Display ideas/how to share the work: At the moment, it seems obvious that the scroll-like sheets could be displayed on the gallery walls. Having nine sheets would create a visual impact. The size of the writing draws the viewer in closer to be able to read. I am also exploring the idea of displaying all my research/data collection material on a table.

Research: I see the re-writing as research of embodied experience. I will also explore producing a book of new headlines for posterity, and producing a newspaper of new headlines. I will be looking at artists whose work engages with embodied experience and daily practice. One of the artists I am looking at so far is On Kawara.

Keywords I am working with: daily practice, repetition, uncertainty, being present, posterity, ephemerality, embodied experience, ceremony/closure (I am thinking of burning the scrolls when Covid is not an issue anymore—a performance/participatory component of the project), art/life merging

The materials/techniques/equipment needs are fairly basic at the moment: handwriting on rice paper scrolls, using bookbinding equipment in the printmaking studio, using the DOC for newspaper production.

I welcome any artist references you may have for my research phase. Please leave a comment here. Thank you!! Two were mentioned at the first ‘crit’ (not really a crit, more of a feedback session): Roman Opalka and Carolyn Wren, and I’ve looked at On Kawara.

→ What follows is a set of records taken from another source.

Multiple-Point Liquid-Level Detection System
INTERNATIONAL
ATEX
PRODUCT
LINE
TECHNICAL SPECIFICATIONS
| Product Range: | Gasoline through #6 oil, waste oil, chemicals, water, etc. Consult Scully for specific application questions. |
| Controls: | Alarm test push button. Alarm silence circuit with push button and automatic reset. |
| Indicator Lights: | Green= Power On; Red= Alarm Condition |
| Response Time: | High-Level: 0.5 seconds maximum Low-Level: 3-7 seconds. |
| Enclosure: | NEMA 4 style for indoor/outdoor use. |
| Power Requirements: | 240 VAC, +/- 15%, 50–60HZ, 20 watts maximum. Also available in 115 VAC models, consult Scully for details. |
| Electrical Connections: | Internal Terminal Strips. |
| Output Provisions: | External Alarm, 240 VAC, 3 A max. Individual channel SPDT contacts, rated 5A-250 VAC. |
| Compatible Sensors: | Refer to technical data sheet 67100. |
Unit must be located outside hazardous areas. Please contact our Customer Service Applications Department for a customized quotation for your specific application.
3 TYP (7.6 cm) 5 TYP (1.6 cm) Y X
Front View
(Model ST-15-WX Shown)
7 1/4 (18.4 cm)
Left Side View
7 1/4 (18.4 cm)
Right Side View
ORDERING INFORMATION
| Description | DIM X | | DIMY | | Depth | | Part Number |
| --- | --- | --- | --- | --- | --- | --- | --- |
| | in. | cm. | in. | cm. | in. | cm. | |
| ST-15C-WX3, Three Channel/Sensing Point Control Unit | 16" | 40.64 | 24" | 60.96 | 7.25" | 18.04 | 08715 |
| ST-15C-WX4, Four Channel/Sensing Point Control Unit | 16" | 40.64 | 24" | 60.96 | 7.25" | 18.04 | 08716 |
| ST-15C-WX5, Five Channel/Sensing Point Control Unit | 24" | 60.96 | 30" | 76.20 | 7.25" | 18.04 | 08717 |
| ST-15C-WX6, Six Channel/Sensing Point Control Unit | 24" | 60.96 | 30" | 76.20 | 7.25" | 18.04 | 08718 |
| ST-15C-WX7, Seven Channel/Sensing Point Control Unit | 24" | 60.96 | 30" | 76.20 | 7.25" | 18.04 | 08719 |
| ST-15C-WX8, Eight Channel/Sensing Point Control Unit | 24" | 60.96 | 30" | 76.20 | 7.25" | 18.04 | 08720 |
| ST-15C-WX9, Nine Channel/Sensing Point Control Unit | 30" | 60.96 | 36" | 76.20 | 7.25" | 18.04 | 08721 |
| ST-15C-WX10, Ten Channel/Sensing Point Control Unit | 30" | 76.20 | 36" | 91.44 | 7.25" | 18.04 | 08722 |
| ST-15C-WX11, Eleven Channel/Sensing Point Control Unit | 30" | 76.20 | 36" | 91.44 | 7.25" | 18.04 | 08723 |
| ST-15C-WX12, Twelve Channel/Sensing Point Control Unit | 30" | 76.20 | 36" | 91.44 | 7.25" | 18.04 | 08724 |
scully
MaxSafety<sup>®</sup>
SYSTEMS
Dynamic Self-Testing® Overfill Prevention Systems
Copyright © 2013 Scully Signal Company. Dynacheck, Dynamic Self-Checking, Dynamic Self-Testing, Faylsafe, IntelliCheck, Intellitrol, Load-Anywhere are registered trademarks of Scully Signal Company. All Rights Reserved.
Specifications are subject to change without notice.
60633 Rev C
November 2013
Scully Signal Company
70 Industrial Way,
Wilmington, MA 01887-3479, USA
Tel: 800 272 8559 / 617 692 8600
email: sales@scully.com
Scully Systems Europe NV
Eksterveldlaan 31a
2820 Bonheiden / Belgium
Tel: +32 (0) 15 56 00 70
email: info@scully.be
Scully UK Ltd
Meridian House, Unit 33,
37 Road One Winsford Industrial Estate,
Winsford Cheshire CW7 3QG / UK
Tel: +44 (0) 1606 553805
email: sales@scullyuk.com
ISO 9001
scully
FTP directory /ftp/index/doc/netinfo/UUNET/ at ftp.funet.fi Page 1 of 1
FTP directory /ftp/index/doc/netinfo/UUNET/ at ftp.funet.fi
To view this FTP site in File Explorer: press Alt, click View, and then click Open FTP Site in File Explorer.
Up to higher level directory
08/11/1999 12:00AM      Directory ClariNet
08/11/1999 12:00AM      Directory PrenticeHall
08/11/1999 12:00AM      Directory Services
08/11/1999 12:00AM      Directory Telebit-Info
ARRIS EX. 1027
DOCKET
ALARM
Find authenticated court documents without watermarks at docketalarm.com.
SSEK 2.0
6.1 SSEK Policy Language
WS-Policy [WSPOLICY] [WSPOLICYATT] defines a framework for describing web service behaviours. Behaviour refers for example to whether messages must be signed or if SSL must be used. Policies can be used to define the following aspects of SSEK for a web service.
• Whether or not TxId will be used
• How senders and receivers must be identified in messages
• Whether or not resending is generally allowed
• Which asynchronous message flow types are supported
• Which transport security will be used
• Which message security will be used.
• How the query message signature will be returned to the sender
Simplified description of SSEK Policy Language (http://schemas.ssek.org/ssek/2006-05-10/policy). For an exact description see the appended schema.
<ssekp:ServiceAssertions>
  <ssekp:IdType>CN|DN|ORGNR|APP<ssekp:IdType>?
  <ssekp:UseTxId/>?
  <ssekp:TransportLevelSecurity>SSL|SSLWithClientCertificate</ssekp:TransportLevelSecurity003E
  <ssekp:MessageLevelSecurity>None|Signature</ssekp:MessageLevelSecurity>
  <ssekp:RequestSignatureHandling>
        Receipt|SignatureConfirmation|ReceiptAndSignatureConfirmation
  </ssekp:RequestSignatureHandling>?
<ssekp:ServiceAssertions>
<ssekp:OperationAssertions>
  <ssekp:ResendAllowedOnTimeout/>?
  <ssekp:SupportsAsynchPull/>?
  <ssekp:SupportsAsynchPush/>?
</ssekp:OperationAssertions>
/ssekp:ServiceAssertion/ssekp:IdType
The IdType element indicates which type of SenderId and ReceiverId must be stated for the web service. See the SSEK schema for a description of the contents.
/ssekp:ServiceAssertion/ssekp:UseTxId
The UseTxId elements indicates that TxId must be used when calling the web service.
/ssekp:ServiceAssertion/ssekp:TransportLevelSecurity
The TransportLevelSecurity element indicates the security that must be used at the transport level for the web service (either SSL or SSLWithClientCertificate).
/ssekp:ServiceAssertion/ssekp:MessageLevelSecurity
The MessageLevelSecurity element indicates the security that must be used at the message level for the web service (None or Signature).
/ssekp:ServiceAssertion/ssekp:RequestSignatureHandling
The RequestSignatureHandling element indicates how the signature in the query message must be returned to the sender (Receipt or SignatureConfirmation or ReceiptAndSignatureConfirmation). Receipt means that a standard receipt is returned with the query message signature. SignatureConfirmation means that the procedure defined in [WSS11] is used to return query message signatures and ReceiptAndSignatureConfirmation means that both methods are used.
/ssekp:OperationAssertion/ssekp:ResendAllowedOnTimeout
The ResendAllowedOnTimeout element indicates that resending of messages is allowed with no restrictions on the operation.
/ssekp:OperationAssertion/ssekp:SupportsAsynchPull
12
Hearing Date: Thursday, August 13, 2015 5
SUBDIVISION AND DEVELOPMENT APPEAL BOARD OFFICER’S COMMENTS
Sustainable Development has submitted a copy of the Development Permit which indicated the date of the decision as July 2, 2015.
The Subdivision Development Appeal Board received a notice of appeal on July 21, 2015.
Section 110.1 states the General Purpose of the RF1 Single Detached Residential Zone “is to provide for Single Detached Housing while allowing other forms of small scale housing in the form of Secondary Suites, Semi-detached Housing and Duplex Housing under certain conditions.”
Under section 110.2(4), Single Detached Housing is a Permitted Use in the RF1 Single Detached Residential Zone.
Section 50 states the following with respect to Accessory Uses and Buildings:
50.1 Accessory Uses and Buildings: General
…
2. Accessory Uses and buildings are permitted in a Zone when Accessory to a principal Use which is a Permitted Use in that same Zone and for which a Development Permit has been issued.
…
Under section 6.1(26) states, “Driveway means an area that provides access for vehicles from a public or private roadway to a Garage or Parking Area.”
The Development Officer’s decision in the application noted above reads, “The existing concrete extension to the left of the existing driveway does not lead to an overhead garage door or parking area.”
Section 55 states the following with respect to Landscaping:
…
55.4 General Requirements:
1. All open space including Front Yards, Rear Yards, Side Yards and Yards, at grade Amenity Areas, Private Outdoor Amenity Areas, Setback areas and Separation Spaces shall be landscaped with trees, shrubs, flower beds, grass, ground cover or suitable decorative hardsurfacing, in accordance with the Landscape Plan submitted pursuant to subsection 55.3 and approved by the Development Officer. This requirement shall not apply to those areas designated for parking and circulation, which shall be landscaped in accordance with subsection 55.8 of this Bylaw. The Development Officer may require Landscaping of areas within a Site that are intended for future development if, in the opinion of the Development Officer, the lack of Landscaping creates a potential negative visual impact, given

I am starting to think of this work as a ‘collection.’

From quilts to scrolls

This is what I did Friday and Sunday for 5 hours total (with breaks): I wrote almost all the news headlines I had recorded in March. The studio was deserted on Sunday, so it was really quiet. I listened to the art history lecture–on modernism–from the course I’m auditing.

I asked myself how it felt to re-write these headlines in this way–on a large and long piece of paper…sitting on the floor, on a chair, going up a ladder. I felt it was more of an embodied experience than when I was writing them in my sketchbook. Definitely, a calmer experience. It was like processing, working through something.

Recognizing routine in my practice

So, I was all set on this quilt idea, but then, after talking with Birthe and Henry I realized I needed to spend more time with the material I’ve been collecting. Why did I start making a record of news headlines? What was I thinking/feeling that pushed me to start this routine which consisted of checking the news on my laptop and writing them out in my sketchbook. I reminded myself that I often work with routines:

  • March 2019 – March 2020: I went into my home studio and set with fabric, needle, and thread for 2 hours each day. I wasn’t always successful sticking with the schedule but that was the intention.
  • October 2019-March 2020: Every day I walked with my dog, I picked up a stick then took it to the studio and wrapped it in yarn. The wrapping would take 15 minutes – 1 hour. Sometimes, I wrapped more than one stick. I hung the sticks on my walls.
  • 2018: For a year, I recorded how many times I went to a yoga session, how many times I did yoga at home, how many times I meditated, how many days I worked at my job, how many times I went to a coffee shop. In 2019, I stitched my data.
  • there’s more, but you get the idea


I was thinking of creating an object of comfort

How do I work with the covid-19 news headlines I’ve been recording since March? I had this image in my head of transfering the headlines to a quilt…because we take the news with us to bed. Many of us look at a phone or ipad before bed and upon waking up…news, news, all the time, so even the space that should be comforting us is compromised.